To start with, you could pose the problem orally, asking children to imagine a circle with eight equally-spaced dots placed on its circumference. How many quadrilaterals do they think it might be possible to draw by joining four of the dots? Take a few suggestions and then ask how they think they could go about finding out.

You could use this interactivity or draw an eight-point circle on the board. Invite them each to imagine a quadrilateral on this circle. How would they describe their quadrilateral to someone else? Let the class offer some suggestions e.g. by numbering the dots and describing a quadrilateral by the numbers at
its vertices. Then return to the problem of the number of different quadrilaterals. Discuss ways in which they will be able to keep track of the quadrilaterals and how they will know they have them all.
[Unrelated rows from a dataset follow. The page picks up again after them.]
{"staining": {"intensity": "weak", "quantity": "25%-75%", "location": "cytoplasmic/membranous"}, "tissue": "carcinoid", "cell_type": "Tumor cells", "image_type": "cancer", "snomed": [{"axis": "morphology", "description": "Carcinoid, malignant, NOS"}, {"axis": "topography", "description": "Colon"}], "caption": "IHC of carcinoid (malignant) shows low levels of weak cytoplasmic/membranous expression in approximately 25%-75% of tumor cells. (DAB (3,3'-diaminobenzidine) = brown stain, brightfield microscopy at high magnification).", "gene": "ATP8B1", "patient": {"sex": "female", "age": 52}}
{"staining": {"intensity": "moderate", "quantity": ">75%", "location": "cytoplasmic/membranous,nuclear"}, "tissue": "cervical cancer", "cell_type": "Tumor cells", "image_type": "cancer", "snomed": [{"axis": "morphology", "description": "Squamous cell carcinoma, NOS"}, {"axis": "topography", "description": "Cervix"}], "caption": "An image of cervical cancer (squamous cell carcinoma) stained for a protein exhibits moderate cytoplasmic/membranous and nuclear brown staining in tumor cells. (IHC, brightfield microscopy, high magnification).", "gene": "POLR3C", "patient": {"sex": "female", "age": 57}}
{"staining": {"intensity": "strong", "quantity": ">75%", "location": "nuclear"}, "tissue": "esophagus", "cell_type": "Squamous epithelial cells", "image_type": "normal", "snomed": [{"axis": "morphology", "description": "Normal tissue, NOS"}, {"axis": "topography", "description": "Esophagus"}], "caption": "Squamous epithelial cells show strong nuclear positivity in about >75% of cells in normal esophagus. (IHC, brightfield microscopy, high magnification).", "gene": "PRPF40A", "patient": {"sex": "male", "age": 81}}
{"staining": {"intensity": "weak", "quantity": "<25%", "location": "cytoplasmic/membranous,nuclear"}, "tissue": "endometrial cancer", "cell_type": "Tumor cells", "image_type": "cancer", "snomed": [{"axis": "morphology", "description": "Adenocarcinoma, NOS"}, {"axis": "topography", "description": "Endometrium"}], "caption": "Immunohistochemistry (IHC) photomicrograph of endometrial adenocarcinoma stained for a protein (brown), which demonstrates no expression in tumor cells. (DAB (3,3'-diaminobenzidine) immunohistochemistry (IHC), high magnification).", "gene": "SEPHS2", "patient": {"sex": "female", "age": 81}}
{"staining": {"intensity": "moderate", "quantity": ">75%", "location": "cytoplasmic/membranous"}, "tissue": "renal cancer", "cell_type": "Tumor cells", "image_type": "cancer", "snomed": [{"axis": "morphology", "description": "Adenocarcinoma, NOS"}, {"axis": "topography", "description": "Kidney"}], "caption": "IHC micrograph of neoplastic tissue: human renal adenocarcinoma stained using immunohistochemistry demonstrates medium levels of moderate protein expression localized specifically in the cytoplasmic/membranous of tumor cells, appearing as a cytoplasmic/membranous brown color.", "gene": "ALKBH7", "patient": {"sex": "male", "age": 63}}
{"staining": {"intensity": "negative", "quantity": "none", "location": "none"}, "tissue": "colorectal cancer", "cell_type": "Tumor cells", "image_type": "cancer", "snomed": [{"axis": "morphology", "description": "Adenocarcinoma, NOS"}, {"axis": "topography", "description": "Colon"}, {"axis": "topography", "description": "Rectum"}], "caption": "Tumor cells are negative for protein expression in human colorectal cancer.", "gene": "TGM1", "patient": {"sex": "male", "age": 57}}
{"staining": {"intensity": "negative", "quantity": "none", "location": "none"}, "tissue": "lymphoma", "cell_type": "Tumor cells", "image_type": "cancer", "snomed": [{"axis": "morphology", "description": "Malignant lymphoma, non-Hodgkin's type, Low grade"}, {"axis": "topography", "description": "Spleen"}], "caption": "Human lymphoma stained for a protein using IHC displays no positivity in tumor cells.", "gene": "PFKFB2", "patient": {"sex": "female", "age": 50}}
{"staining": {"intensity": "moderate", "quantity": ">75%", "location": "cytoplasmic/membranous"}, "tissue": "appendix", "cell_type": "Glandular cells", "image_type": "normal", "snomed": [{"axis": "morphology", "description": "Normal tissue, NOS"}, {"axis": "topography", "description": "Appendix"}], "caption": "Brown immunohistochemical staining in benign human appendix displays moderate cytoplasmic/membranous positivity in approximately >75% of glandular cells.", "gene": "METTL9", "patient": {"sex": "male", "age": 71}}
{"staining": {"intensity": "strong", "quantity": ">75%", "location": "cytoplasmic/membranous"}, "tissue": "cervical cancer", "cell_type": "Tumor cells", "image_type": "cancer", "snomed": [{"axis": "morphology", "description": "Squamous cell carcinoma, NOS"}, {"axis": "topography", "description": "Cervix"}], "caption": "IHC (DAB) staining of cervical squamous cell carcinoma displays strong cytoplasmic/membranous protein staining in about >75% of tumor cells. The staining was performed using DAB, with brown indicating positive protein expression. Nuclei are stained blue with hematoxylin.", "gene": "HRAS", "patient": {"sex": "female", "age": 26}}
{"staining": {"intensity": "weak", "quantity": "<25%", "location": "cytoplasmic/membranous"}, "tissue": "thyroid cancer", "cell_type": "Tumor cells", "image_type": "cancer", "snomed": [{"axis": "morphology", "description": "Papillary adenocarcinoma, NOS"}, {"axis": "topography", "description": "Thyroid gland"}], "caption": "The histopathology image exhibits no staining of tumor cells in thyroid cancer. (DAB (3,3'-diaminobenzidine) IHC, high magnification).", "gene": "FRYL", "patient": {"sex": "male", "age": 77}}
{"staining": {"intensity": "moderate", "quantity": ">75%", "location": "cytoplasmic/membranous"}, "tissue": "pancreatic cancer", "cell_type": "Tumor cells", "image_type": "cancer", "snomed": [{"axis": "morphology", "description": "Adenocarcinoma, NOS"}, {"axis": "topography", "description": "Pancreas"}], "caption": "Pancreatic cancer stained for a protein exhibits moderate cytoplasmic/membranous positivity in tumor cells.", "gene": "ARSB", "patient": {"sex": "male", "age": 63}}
Some children may wish to draw quadrilaterals in a particular order, for example those with a side of $1$ first (i.e. adjacent pegs joined), then $2$ etc. Others may feel happy just to list
the quadrilaterals as numbers. This sheet of blank eight-point circles may be useful. Encourage children to work in small groups to find the total number.

After a short time, you could stop the group and focus their attention on one of the quadrilaterals, using the interactivity. How could they work out the angles of this quadrilateral? At first it looks very difficult, but marking the centre of the circle with a dot (this can be done on the interactivity) makes it more accessible. Knowing the angles of each quadrilateral may help when it
comes to checking there are no duplicates.

After giving the class more time to work, bring them together to share findings and systems, using the interactivity to aid visualisation. You may also want to discuss the angles of each quadrilateral and, in particular, how pairs went about calculating these angles.

How do you know your quadrilaterals are all different?

How do you know you have all the different quadrilaterals?

You could challenge pupils to think about whether they could predict the number of different quadrilaterals which are possible for different point circles. How would they go about finding out? (Here is a sheet of nine-point circles which may be
useful.)